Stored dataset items
▬▬▬▬▬▬▬▬▬▬
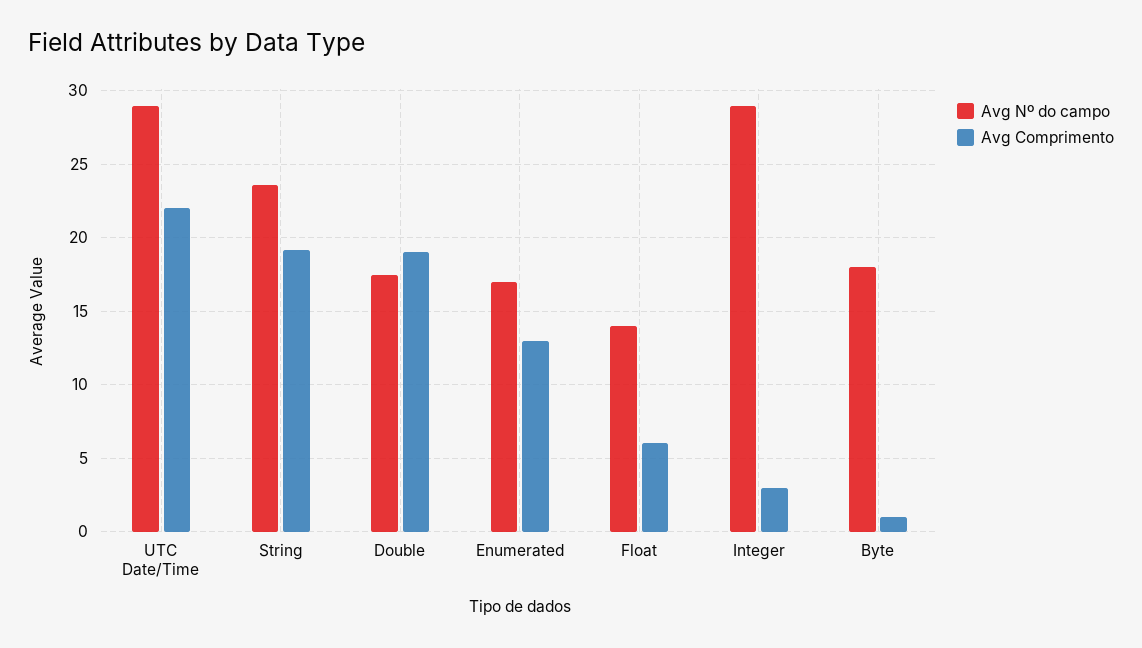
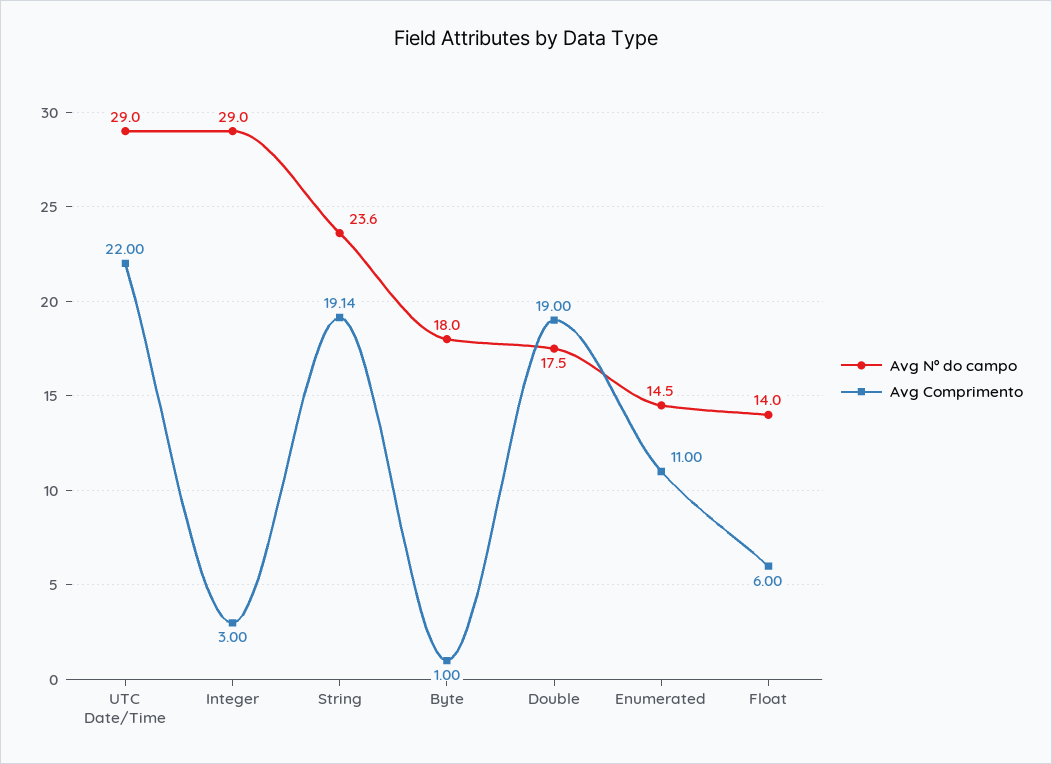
  {
    "Avg Nº do campo": {
      "UTC Date/Time": 29,
      "String": 23.6,
      "Double": 17.5,
-     "Enumerated": 17,
+     "Enumerated": 14.5,
      "Float": 14,
      "Integer": 29,
      "Byte": 18
    },
    "Avg Comprimento": {
      "UTC Date/Time": 22,
      "String": 19.14,
      "Double": 19,
-     "Enumerated": 13,
+     "Enumerated": 11,
      "Float": 6,
      "Integer": 3,
      "Byte": 1
    }
  }

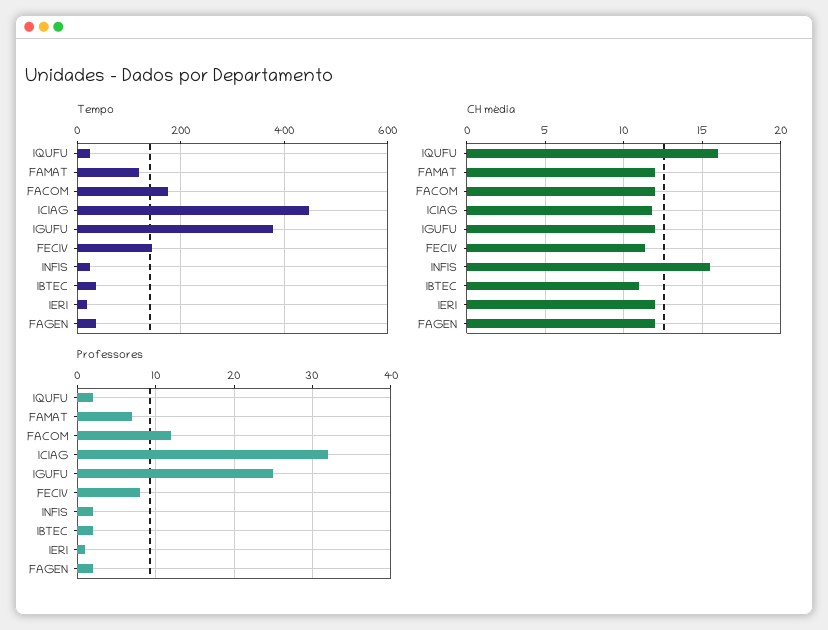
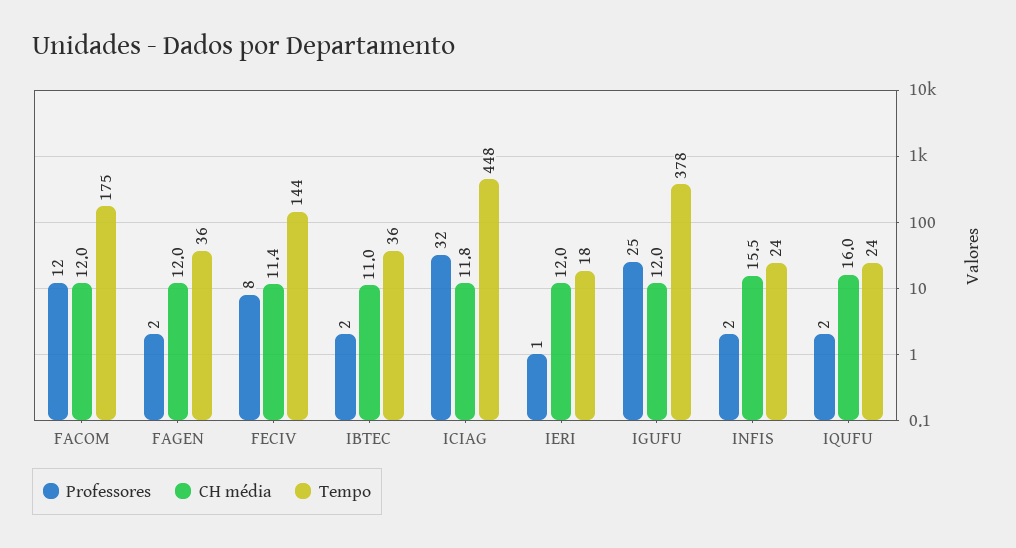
  {
    "Tempo": {
      "IQUFU": 24,
-     "FAMAT": 120,
      "FACOM": 175,
      "ICIAG": 448,
      "IGUFU": 378,
      "FECIV": 144,
      "INFIS": 24,
      "IBTEC": 36,
      "IERI": 18,
      "FAGEN": 36
    },
    "CH média": {
      "IQUFU": 16,
-     "FAMAT": 12,
      "FACOM": 12,
      "ICIAG": 11.8,
      "IGUFU": 12,
      "FECIV": 11.4,
      "INFIS": 15.5,
      "IBTEC": 11,
      "IERI": 12,
      "FAGEN": 12
    },
    "Professores": {
      "IQUFU": 2,
-     "FAMAT": 7,
      "FACOM": 12,
      "ICIAG": 32,
      "IGUFU": 25,
      "FECIV": 8,
      "INFIS": 2,
      "IBTEC": 2,
      "IERI": 1,
      "FAGEN": 2
    }
  }

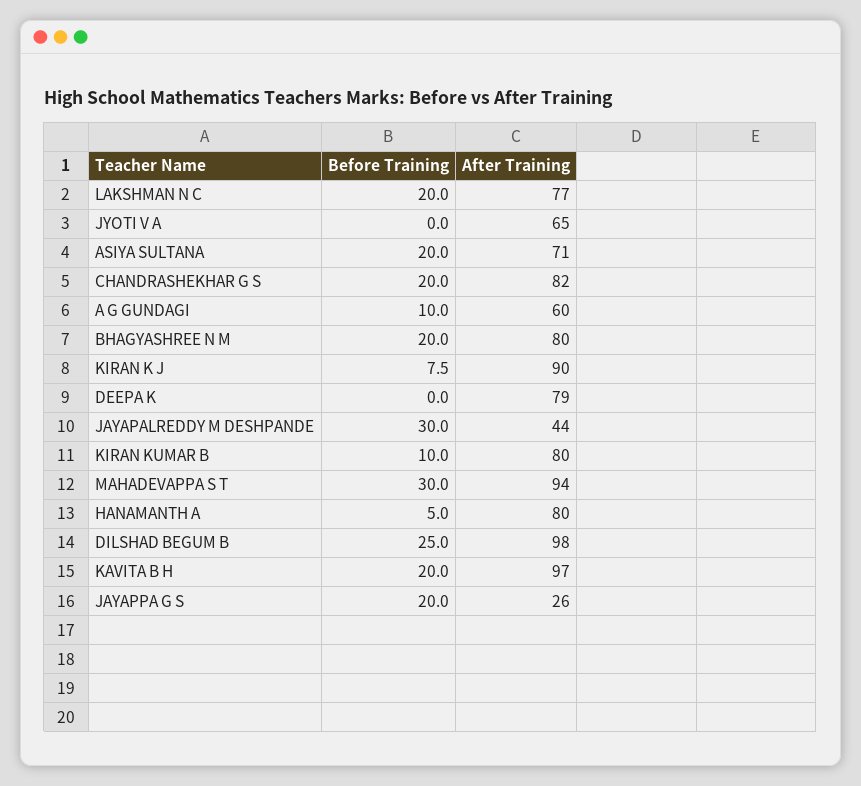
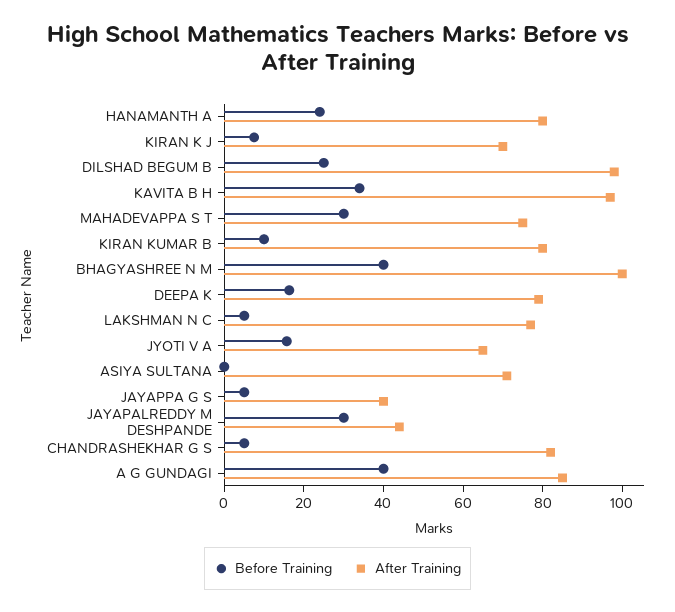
  {
    "Before Training": {
-     "LAKSHMAN N C": 20,
+     "LAKSHMAN N C": 5,
-     "JYOTI V A": 0,
+     "JYOTI V A": 15,
-     "ASIYA SULTANA": 20,
+     "ASIYA SULTANA": 0,
-     "CHANDRASHEKHAR G S": 20,
+     "CHANDRASHEKHAR G S": 5,
-     "A G GUNDAGI": 10,
+     "A G GUNDAGI": 40,
-     "BHAGYASHREE N M": 20,
+     "BHAGYASHREE N M": 40,
      "KIRAN K J": 7.5,
-     "DEEPA K": 0,
+     "DEEPA K": 15,
      "JAYAPALREDDY M DESHPANDE": 30,
      "KIRAN KUMAR B": 10,
      "MAHADEVAPPA S T": 30,
-     "HANAMANTH A": 5,
+     "HANAMANTH A": 25,
      "DILSHAD BEGUM B": 25,
-     "KAVITA B H": 20,
+     "KAVITA B H": 35,
-     "JAYAPPA G S": 20
+     "JAYAPPA G S": 5
    },
    "After Training": {
      "LAKSHMAN N C": 77,
      "JYOTI V A": 65,
      "ASIYA SULTANA": 71,
      "CHANDRASHEKHAR G S": 82,
-     "A G GUNDAGI": 60,
+     "A G GUNDAGI": 85,
-     "BHAGYASHREE N M": 80,
+     "BHAGYASHREE N M": 100,
-     "KIRAN K J": 90,
+     "KIRAN K J": 70,
      "DEEPA K": 79,
      "JAYAPALREDDY M DESHPANDE": 44,
      "KIRAN KUMAR B": 80,
-     "MAHADEVAPPA S T": 94,
+     "MAHADEVAPPA S T": 75,
      "HANAMANTH A": 80,
      "DILSHAD BEGUM B": 98,
      "KAVITA B H": 97,
-     "JAYAPPA G S": 26
+     "JAYAPPA G S": 40
    }
  }

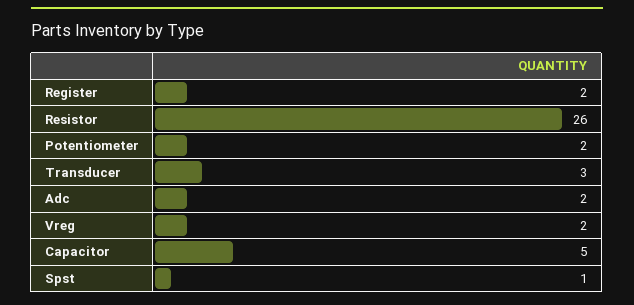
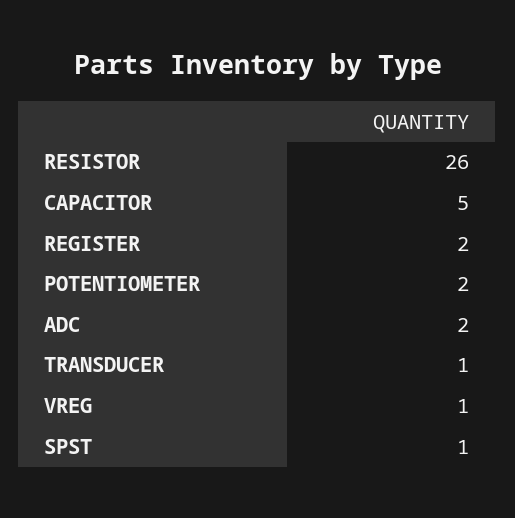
  {
    "Register": 2,
    "Resistor": 26,
    "Potentiometer": 2,
-   "Transducer": 3,
+   "Transducer": 1,
    "Adc": 2,
-   "Vreg": 2,
+   "Vreg": 1,
    "Capacitor": 5,
    "Spst": 1
  }

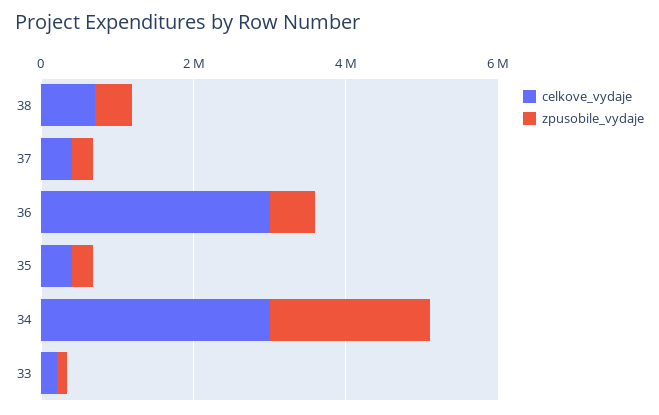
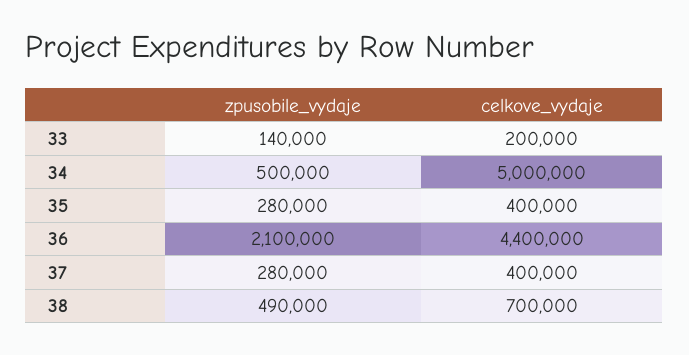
  {
    "celkove_vydaje": {
      "38": 700000,
      "37": 400000,
-     "36": 3000000,
+     "36": 4400000,
      "35": 400000,
-     "34": 3000000,
+     "34": 5000000,
      "33": 200000
    },
    "zpusobile_vydaje": {
      "38": 490000,
      "37": 280000,
-     "36": 500000,
+     "36": 2100000,
      "35": 280000,
-     "34": 2000000,
+     "34": 500000,
      "33": 140000
    }
  }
▬▬▬▬▬▬▬▬▬▬
> [WHAT YOU WILL DO]: Search the records above for the word "BEGUM" and give the number of lines where it occurs, nothing else.

> [YOUR SOLUTION]: 2